Projects I Worked On
CVQA: Culturally-diverse Multilingual Visual Question Answering Benchmark
2024-06-10
Visual Question Answering (VQA) is an important task in multimodal AI, and it is often used to test the ability of vision-language models to understand and reason on knowledge present in both visual and textual data. However, most of the current VQA models use datasets that are primarily focused on English and a few major world languages, with images that are typically Western-centric. While recent efforts have tried to increase the number of languages covered on VQA datasets, they still lack diversity in low-resource languages. More importantly, although these datasets often extend their linguistic range via translation or some other approaches, they usually keep images the same, resulting in narrow cultural representation. To address these limitations, we construct CVQA, a new Culturally-diverse multilingual Visual Question Answering benchmark, designed to cover a rich set of languages and cultures, where we engage native speakers and cultural experts in the data collection process. As a result, CVQA includes culturally-driven images and questions from across 28 countries on four continents, covering 26 languages with 11 scripts, providing a total of 9k questions. We then benchmark several Multimodal Large Language Models (MLLMs) on CVQA, and show that the dataset is challenging for the current state-of-the-art models. This benchmark can serve as a probing evaluation suite for assessing the cultural capability and bias of multimodal models and hopefully encourage more research efforts toward increasing cultural awareness and linguistic diversity in this field.
IrokoBench: A New Benchmark for African Languages in the Age of Large Language Models
2024-06-05
Despite the widespread adoption of Large language models (LLMs), their remarkable capabilities remain limited to a few high-resource languages. Additionally,many low-resource languages (e.g., African languages) are often evaluated only on basic text classification tasks due to the lack of appropriate or comprehensive benchmarks outside of high-resource languages. In this paper, we introduce IrokoBench—a human-translated benchmark dataset for 16 typologicallydiverse low-resource African languages covering three tasks: natural language inference (AfriXNLI), mathematical reasoning (AfriMGSM), and multi-choice knowledge-based QA (AfriMMLU). We use IrokoBench to evaluate zero-shot, few-shot, and translate-test settings (where test sets are translated into English) across 10 open and four proprietary LLMs. Our evaluation reveals a significant performance gap between high-resource languages (such as English and French) and low-resource African languages. We observe a significant performance gap between open and proprietary models, with the highest performing open model, Aya-101 only at 58% of the best-performing proprietary model GPT-4o performance. Machine translating the test set to English before evaluation helped to close the gap for larger models that are English-centric, like LLaMa 3 70B. These findings suggest that more efforts are needed to develop and adapt LLMs for African languages
EthioLLM: Multilingual Large Language Models for Ethiopian Languages with Task Evaluation
2024-03-28
Large language models (LLMs) have gained popularity recently due to their outstanding performance in various downstream Natural Language Processing (NLP) tasks. However, low-resource languages are still lagging behind current state-of-the-art (SOTA) developments in the field of NLP due to insufficient resources to train LLMs. Ethiopian languages exhibit remarkable linguistic diversity, encompassing a wide array of scripts, and are imbued with profound religious and cultural significance. This paper introduces EthioLLM – multilingual large language models for five Ethiopian languages (Amharic, Ge’ez, Afan Oromo, Somali, and Tigrinya) and English, and Ethiobenchmark – a new benchmark dataset for various downstream NLP tasks. We evaluate the performance of these models across five downstream NLP tasks. We open-source our multilingual language models, new benchmark datasets for various downstream tasks, and task-specific fine-tuned language models and discuss the performance of the models. Our dataset and models are available at the EthioNLP HuggingFace repository.

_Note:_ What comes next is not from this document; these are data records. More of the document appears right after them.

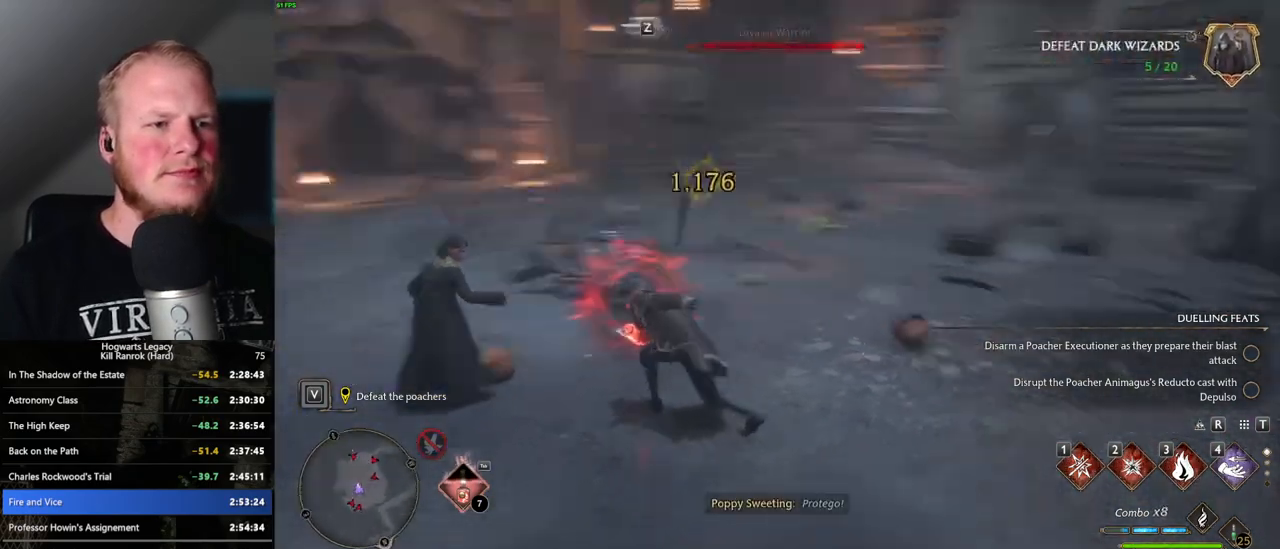
{"keys": ["w"], "mouse": [], "events": [[133, "z", "down"], [250, "z", "up"]]}
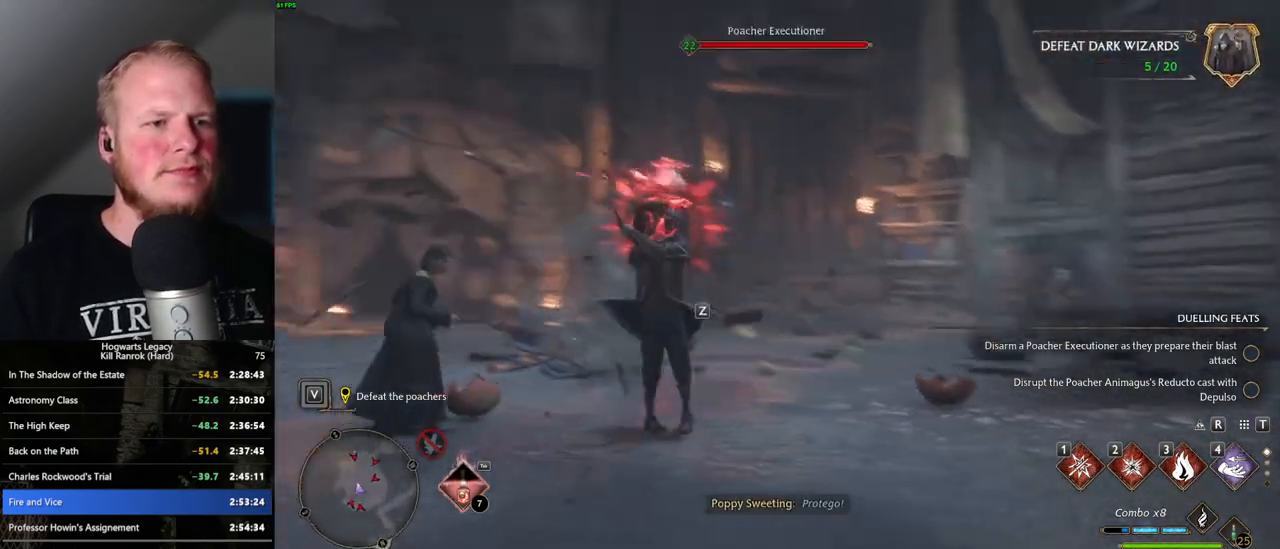
{"keys": ["w"], "mouse": [], "events": []}
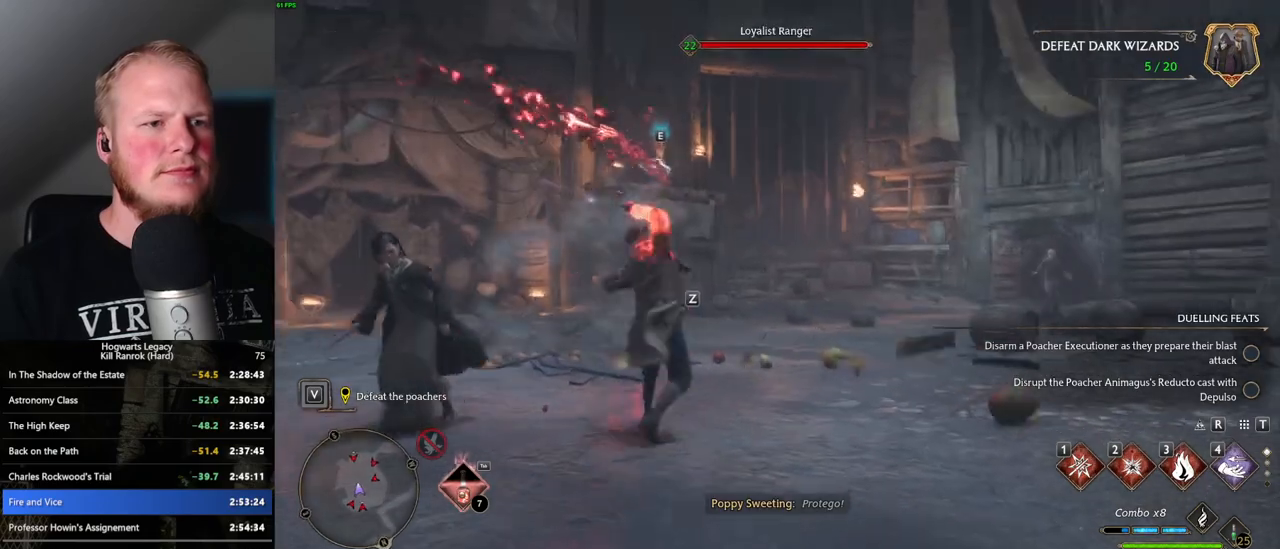
{"keys": ["w", "z"], "mouse": [], "events": [[450, "z", "down"]]}
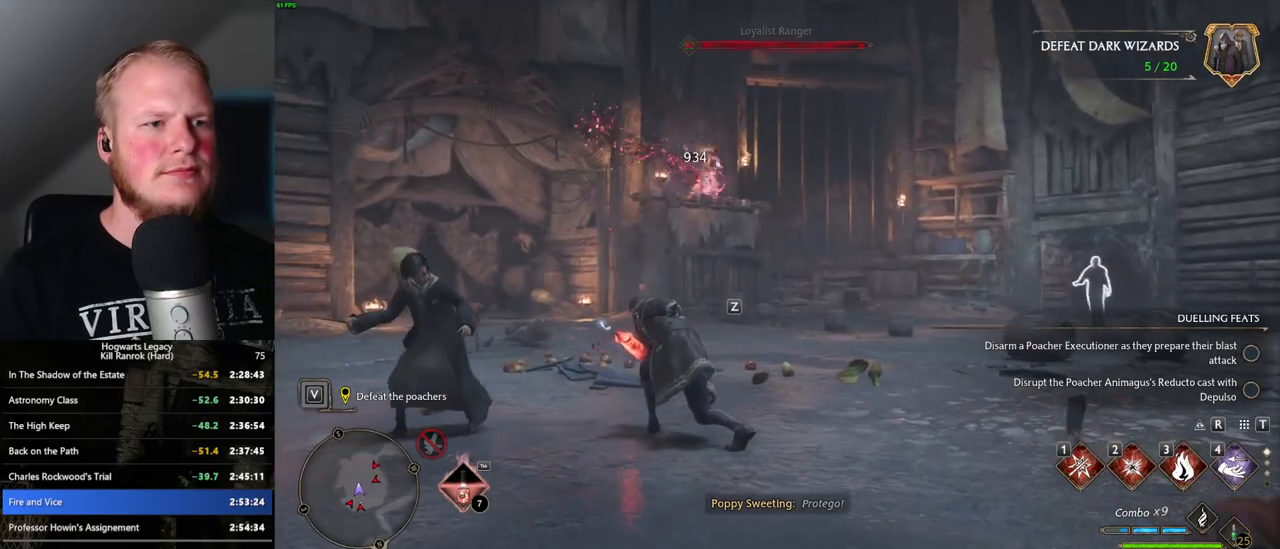
{"keys": ["w"], "mouse": [], "events": [[50, "z", "up"]]}
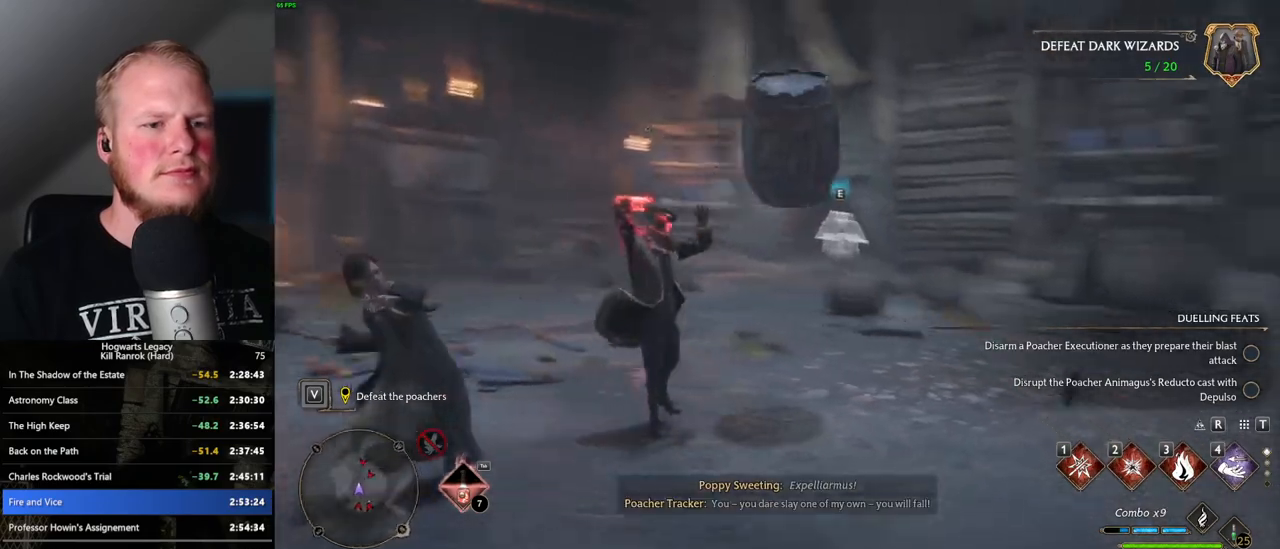
{"keys": ["w"], "mouse": [], "events": []}
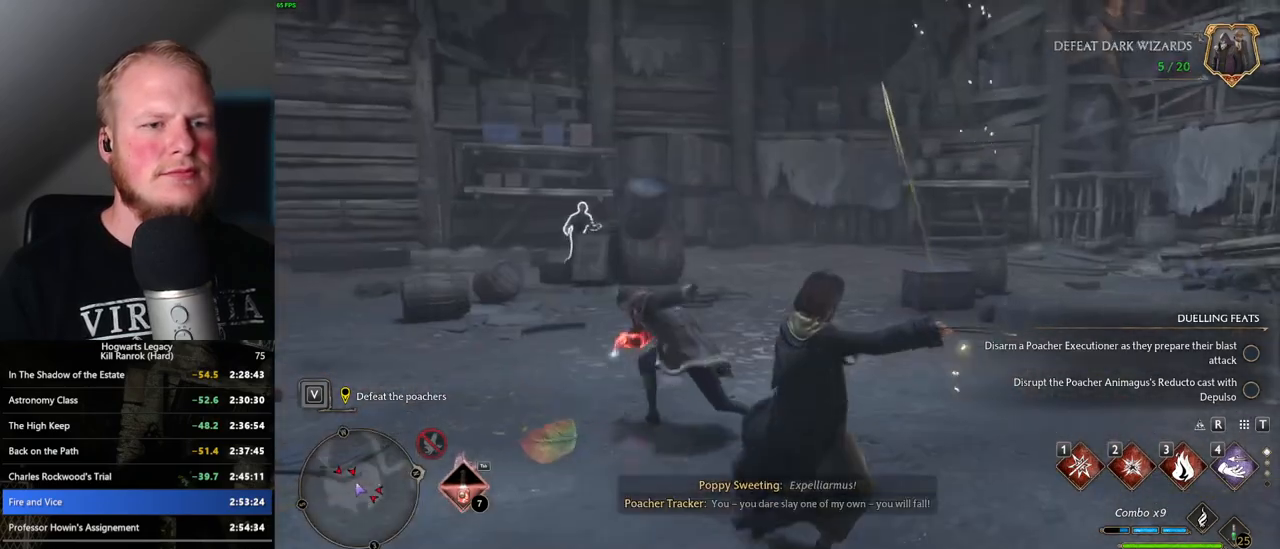
{"keys": ["w"], "mouse": [], "events": []}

Walia-LLM: Enhancing Amharic-LLaMA by Integrating Task-Specific and Generative Datasets
2024-02-12
Large language models (LLMs) have received a lot of attention in natural language processing (NLP) research because of their exceptional performance in understanding and generating human languages. However, low-resource languages are left behind due to the unavailability of resources. In this work, we focus on enhancing the LLaMA-2-Amharic model by integrating task-specific and generative datasets to improve language model performance for Amharic. We compile an Amharic instruction fine-tuning dataset and fine-tuned LLaMA-2-Amharic model. The fine-tuned model shows promising results in different NLP tasks. We open-source our dataset creation pipeline, instruction datasets, trained models, and evaluation outputs to promote language-specific studies on these models.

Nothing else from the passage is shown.